唐突になにかはじまった?
「佐山さん、真護さん一緒じゃないんですか?」
学習室の入口で、清野が佐山に声を掛けた。
「なんか、忘れ物したから先に行けってさ」
黒のふわりとしたパフスリーブのミモレ丈のフレアワンピースで、胸元にフリル。ロリィタテイストの服にそぐわない厳ついの金属のリュックを背負っている。
「そうなの、佐山さん手を出して下さい」
両手を出した佐山の手に、スプレーから液体を吹きかける。
「こういうのまだやるんだね」
「えぇ、そんなとこです」
納得して教室に入る佐山の背後で、シュッとしてる音がする。
クラスのほとんどがすでに集まり、ガヤガヤしている。
清野も中に入ると後ろ手にドアを閉め、入口すぐの席に座った。
佐山は窓側の空いていた席に座る。
正面にスクリーンがあり、しばらくするとそこに映像が映った。
「!」
椅子に縛られた神矢だ。
『ようこそ。

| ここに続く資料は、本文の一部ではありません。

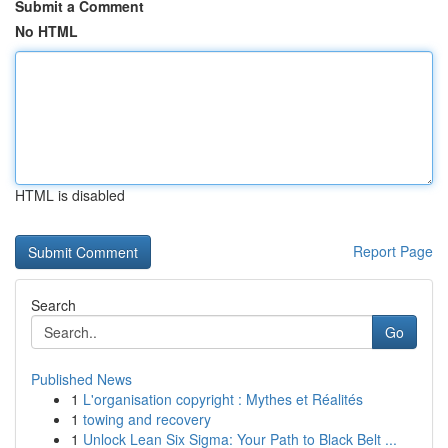
Submit a Comment
No HTML
HTML is disabled
Report Page
Search
Go
Published News
1
L'organisation copyright : Mythes et Réalités
1
towing and recovery
1
Unlock Lean Six Sigma: Your Path to Black Belt ...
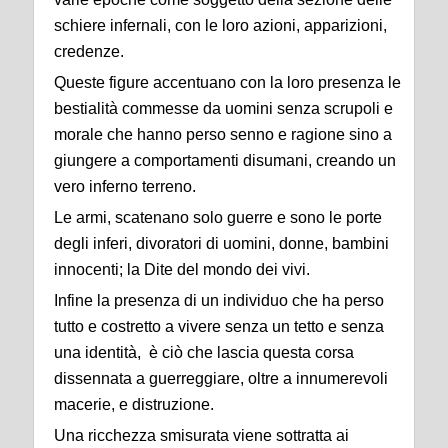
schiere infernali, con le loro azioni, apparizioni,
credenze.
Queste figure accentuano con la loro presenza le
bestialità commesse da uomini senza scrupoli e
morale che hanno perso senno e ragione sino a
giungere a comportamenti disumani, creando un
vero inferno terreno.
Le armi, scatenano solo guerre e sono le porte
degli inferi, divoratori di uomini, donne, bambini
innocenti; la Dite del mondo dei vivi.
Infine la presenza di un individuo che ha perso
tutto e costretto a vivere senza un tetto e senza
una identità, è ciò che lascia questa corsa
dissennata a guerreggiare, oltre a innumerevoli
macerie, e distruzione.
Una ricchezza smisurata viene sottratta ai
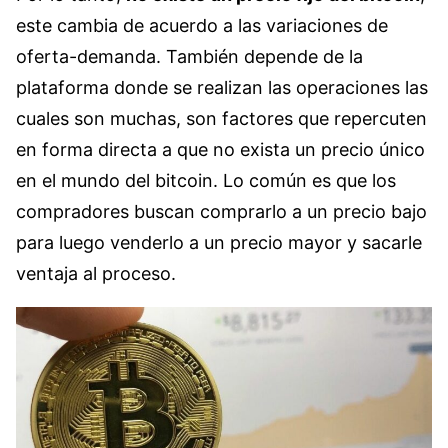
este cambia de acuerdo a las variaciones de
oferta-demanda. También depende de la
plataforma donde se realizan las operaciones las
cuales son muchas, son factores que repercuten
en forma directa a que no exista un precio único
en el mundo del bitcoin. Lo común es que los
compradores buscan comprarlo a un precio bajo
para luego venderlo a un precio mayor y sacarle
ventaja al proceso.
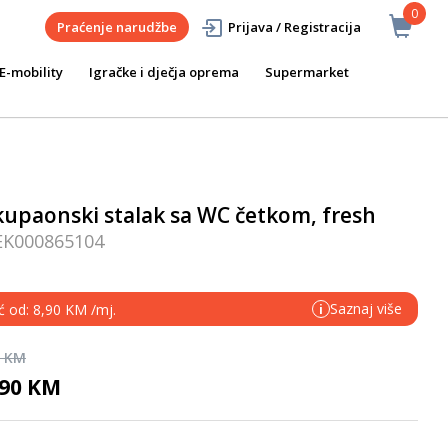
0
Praćenje narudžbe
Prijava / Registracija
E-mobility
Igračke i dječja oprema
Supermarket
kupaonski stalak sa WC četkom, fresh
EK000865104
Saznaj više
ć od: 8,90 KM /mj.
i
0 KM
,90 KM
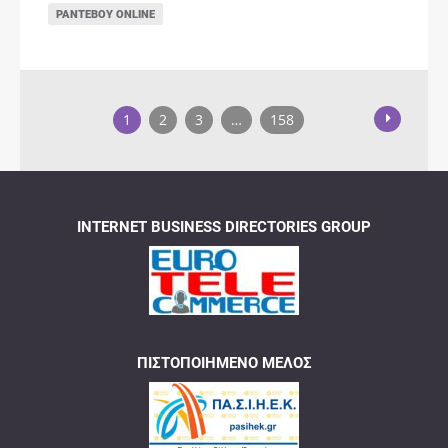
ΡΑΝΤΕΒΟΎ ONLINE
1
2
3
…
158
INTERNET BUSINESS DIRECTORIES GROUP
ΠΙΣΤΟΠΟΙΗΜΈΝΟ ΜΈΛΟΣ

若人よ。今からその躰をかけてゲームをしてもらう。こちらの出すお題をクリアするだけの簡単なゲームだ』
ボイスチェンジャーで話す謎の男は、神矢の髪を掴んで前を向かせた。
「あぁ」とクラスメイトが声を漏らす。
『勿論、お題をクリアできなかったら罰がまっている。例題は彼にしてもらおう』
佐山は違和感を覚えた。
捕まっているはずの神矢の表情がおかしい。
『この拘束を解け、制限時間は3・・・』
『はい、ク〜リア』
ロープがパラパラと落ち、両手を広げて立ち上がった神矢と同時にカシャンという音と共に、カメラが倒れた。